After officially graduating in Spring 2015, Fung knew that she wanted to eventually get her master’s degree. But first, she had to confront her own misconceptions about people with disabilities.
“When I was first injured, I really struggled with identifying as someone with a disability,” Fung said. “But then I started joining support groups and attended events for people in wheelchairs. I met a lot of amazing people who really helped me through learning this new life. I learned about the importance of having to advocate for yourself.”
In the world of public relations, Fung initially planned to focus on corporate social responsibility, but while working in PR for a spinal cord injury nonprofit following graduation, she knew she wanted to do more. She was hired part-time as a marketing contractor at the USC Viterbi School of Engineering and joined the Rollettes, a wheelchair dance team based in Los Angeles. It was here that she reimagined her plans. Six years after earning her bachelor’s degree, Fung wanted to truly advocate for, and give back to, the disabled community.

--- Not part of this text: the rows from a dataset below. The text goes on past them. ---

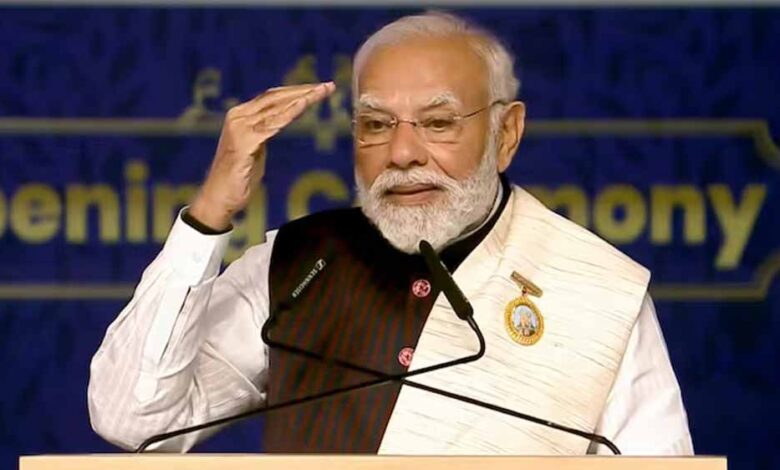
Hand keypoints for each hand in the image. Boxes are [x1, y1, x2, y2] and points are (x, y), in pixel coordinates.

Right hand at [190, 82, 335, 230]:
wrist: (218, 198)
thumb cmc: (238, 177)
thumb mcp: (256, 148)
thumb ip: (265, 132)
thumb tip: (281, 121)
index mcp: (240, 115)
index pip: (273, 97)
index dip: (297, 91)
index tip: (319, 89)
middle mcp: (238, 116)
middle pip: (276, 97)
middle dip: (304, 90)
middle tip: (328, 86)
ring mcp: (240, 128)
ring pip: (277, 107)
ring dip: (303, 99)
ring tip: (323, 92)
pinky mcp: (244, 142)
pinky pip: (272, 125)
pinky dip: (290, 113)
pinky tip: (305, 106)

With her background in PR, she decided to look for a secondary degree that was more technical. After learning about the master’s degree in communication data science, a joint program through USC Annenberg and USC Viterbi, she enrolled and started in Fall 2021. She found its interdisciplinary approach to be a perfect continuation of her education.
“There’s diversity, equity and inclusion efforts in most places now, but there’s still so many people with disabilities that are only included on the surface level,” she said. “So many companies say, ‘We want to invest in disability, but there’s no data.’ There’s that large disconnect, so hopefully I can help bridge that gap.”

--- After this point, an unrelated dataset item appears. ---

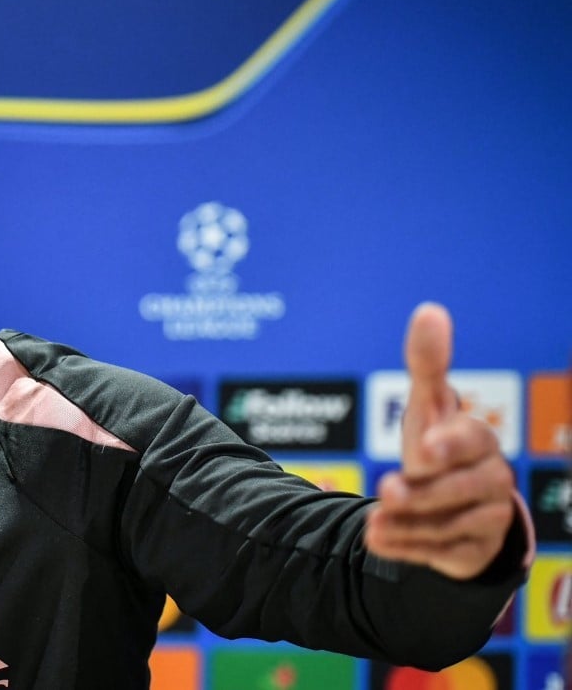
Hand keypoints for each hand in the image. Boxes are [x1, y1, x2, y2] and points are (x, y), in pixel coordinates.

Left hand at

Fung said that the program has not only shown her how great that disconnect is, but also how vital her focus of work will be.
Although she used to feel uncomfortable sharing her personal experiences with her own disabilities, Fung said she recognizes that her unique perspective can prompt important conversations, humanizing the statistics in an increasingly data-driven world.
“When there’s outliers in data, we’re taught to remove those or write something off as an anomaly,” Fung said. “But in reality, that just might be a single person doing things differently. People with disabilities — we don’t do things the same as the rest of the population, and it’s really important for companies to realize that the disabled population can’t be forgotten.”